A third installment in the mystery series, Divine Ruin, was published in January 2026. Gillian Flynn calls the novel "fearlessly inspired." A starred review by Publishers Weekly called it a "crackling third installment" Divine Ruin was named a January 2026 Indie Next selection by the American Booksellers Association.

== Bibliography ==
===Novels===
- "Scorched Grace: A Sister Holiday Mystery" (2023)
- "Blessed Water: A Sister Holiday Mystery" (2024)
- "Divine Ruin: A Sister Holiday Mystery" (2026)

===Poetry===
- "I Would Ruby If I Could" (2013)
- "Girls Like You" (2015)
- "Scranton Lace" (2017)
- "Bandit/Queen: The Runaway Story of Belle Starr" (2022)

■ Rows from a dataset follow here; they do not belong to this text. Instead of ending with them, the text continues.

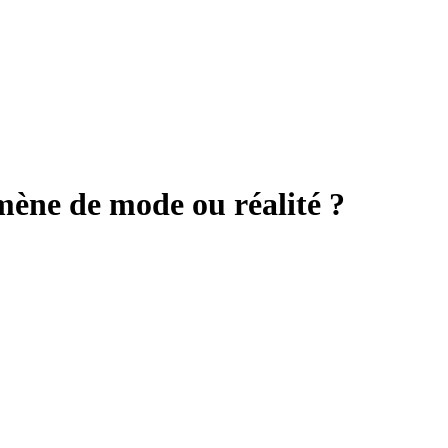
mène de mode ou réalité ?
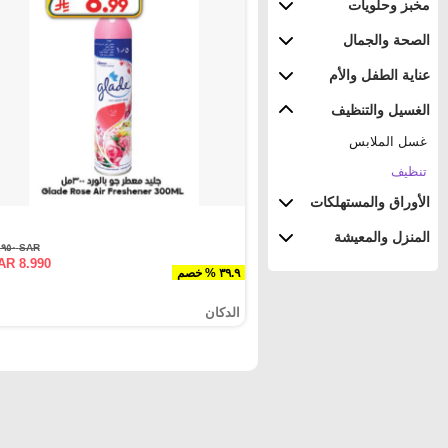
مخبز وحلويات
الصحة والجمال
عناية الطفل والأم
الغسيل والتنظيف
غسل الملابس
تنظيف
الأوراق والمستهلكات
المنزل والمعيشة
SAR ١٤.٩٥٠
AR 8.990
٣٩.٩ % خصم
الدكان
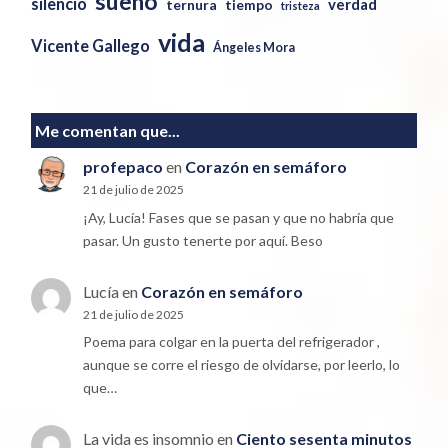
sueño
silencio
verdad
ternura
tiempo
tristeza
vida
Vicente Gallego
Ángeles Mora
Me comentan que...
profepaco
en
Corazón en semáforo
21 de julio de 2025
¡Ay, Lucía! Fases que se pasan y que no habría que
pasar. Un gusto tenerte por aquí. Beso
Lucía
en
Corazón en semáforo
21 de julio de 2025
Poema para colgar en la puerta del refrigerador ,
aunque se corre el riesgo de olvidarse, por leerlo, lo
que…
La vida es insomnio
en
Ciento sesenta minutos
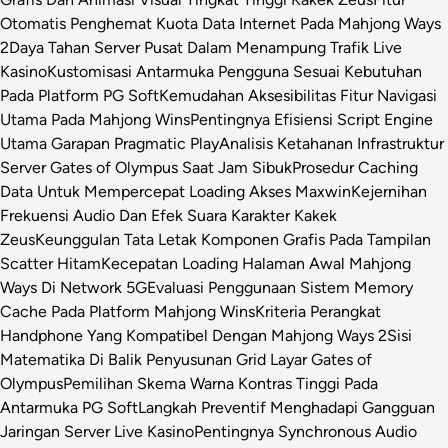
Otomatis Penghemat Kuota Data Internet Pada Mahjong Ways
2
Daya Tahan Server Pusat Dalam Menampung Trafik Live
Kasino
Kustomisasi Antarmuka Pengguna Sesuai Kebutuhan
Pada Platform PG Soft
Kemudahan Aksesibilitas Fitur Navigasi
Utama Pada Mahjong Wins
Pentingnya Efisiensi Script Engine
Utama Garapan Pragmatic Play
Analisis Ketahanan Infrastruktur
Server Gates of Olympus Saat Jam Sibuk
Prosedur Caching
Data Untuk Mempercepat Loading Akses Maxwin
Kejernihan
Frekuensi Audio Dan Efek Suara Karakter Kakek
Zeus
Keunggulan Tata Letak Komponen Grafis Pada Tampilan
Scatter Hitam
Kecepatan Loading Halaman Awal Mahjong
Ways Di Network 5G
Evaluasi Penggunaan Sistem Memory
Cache Pada Platform Mahjong Wins
Kriteria Perangkat
Handphone Yang Kompatibel Dengan Mahjong Ways 2
Sisi
Matematika Di Balik Penyusunan Grid Layar Gates of
Olympus
Pemilihan Skema Warna Kontras Tinggi Pada
Antarmuka PG Soft
Langkah Preventif Menghadapi Gangguan
Jaringan Server Live Kasino
Pentingnya Synchronous Audio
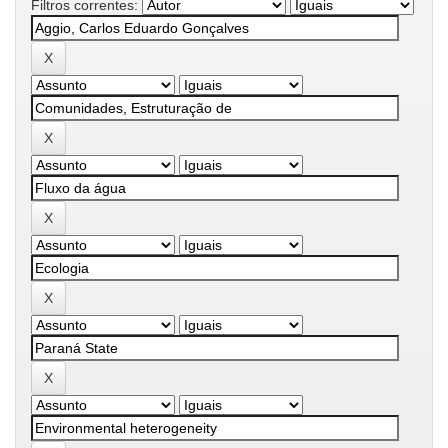
Filtros correntes:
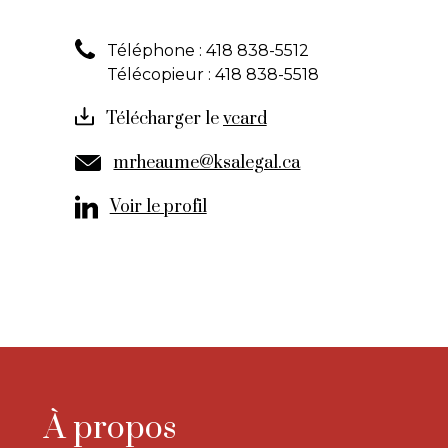
Téléphone :
418 838-5512
Télécopieur :
418 838-5518
Télécharger le
mrheaume@ksalegal.ca
Voir le profil
À propos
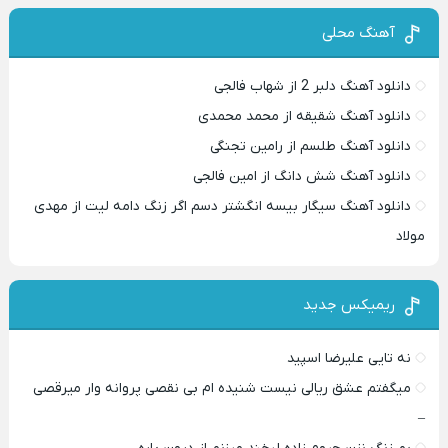
آهنگ محلی
دانلود آهنگ دلبر 2 از شهاب فالجی
دانلود آهنگ شقیقه از محمد محمدی
دانلود آهنگ طلسم از رامین تجنگی
دانلود آهنگ شش دانگ از امین فالجی
دانلود آهنگ سیگار بیسه انگشتر دسم اگر زنگ دامه لیت از مهدی
مولاد
ریمیکس جدید
نه تایی علیرضا اسپید
میگفتم عشق ریالی نیست شنیده ام بی نقصی پروانه وار میرقصی
–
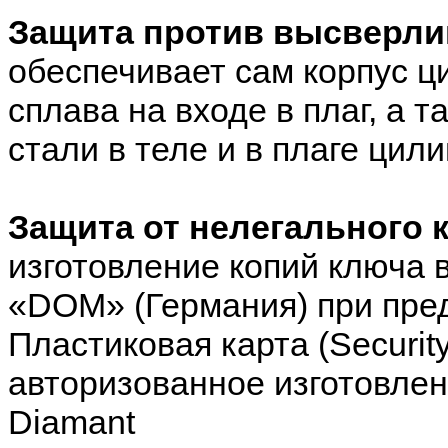
Защита против высверли
обеспечивает сам корпус ц
сплава на входе в плаг, а 
стали в теле и в плаге цил
Защита от нелегального 
изготовление копий ключа 
«DOM» (Германия) при пре
Пластиковая карта (Securit
авторизованное изготовле
Diamant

== Awards and recognition ==

- 2016 Lambda Literary Award finalist, for Girls Like You
- 2019 Sisters in Crime Academic Research Grant
- 2020 Aesthetica Magazine Creative Writing Prize
- 2020 Palette Poetry Sappho Prize
- 2020-2021 Humboldt Poetry Prize, for "The Murder Hornet" (Aquifer 7 December 2020)
- 2023 F. Lammot Belin Foundation Arts Scholarship

=== For Scorched Grace ===

- Amazon Editors’ Choice
- The New York Times Best Crime Novels of 2023
- The Guardian Best Crime and Thrillers of 2023
- Barnes & Noble Best Books of 2023
- 2023 Pinckley Prize for Crime Fiction
- Massachusetts Book Award long list
- Crime Writers' Association New Blood Dagger Award
- 2023 New England Book Award finalist
- Marie Claire's Best Books of 2023.
- BookPage Best Debut Novels of 2023
- BookPage Readers' Choice Best Books of 2023
- CrimesReads.com Best Debut Novels of 2023
- CrimeReads.com Best Noir Fiction of 2023
- Hachette Book Group's Novel Suspects' Favorite Crime Fiction Books of 2023
- 2024 Anthony Award for Best First Novel nominee
- 2024 International Thriller Writers Award nominee for Best First Novel
- 2024 Left Coast Crime Award nominee for Best Debut Mystery
- 2024 Macavity Award nominee for Best First Mystery

=== For Blessed Water ===
- The New York Times Best Crime Novels of 2024
- 2024 Publishing Triangle Joseph Hansen Award for LGBTQ Crime Writing
- 2025 Left Coast Crime Award nominee for Best Mystery Novel

== Personal life ==
Margot Douaihy was born and raised in Scranton, Pennsylvania, and is of Lebanese ancestry. Douaihy is a queer woman and a longtime advocate for LGBTQ+ inclusion and visibility and antiracist education.

She was raised Maronite Catholic, and attended Catholic school as a child. She noted in 2023 that the Church played "a profound influence in my life, but I haven’t practiced regularly in years".

She holds a PhD in Creative Writing from the University of Lancaster.

Douaihy lived in New Orleans from 2008 to 2010.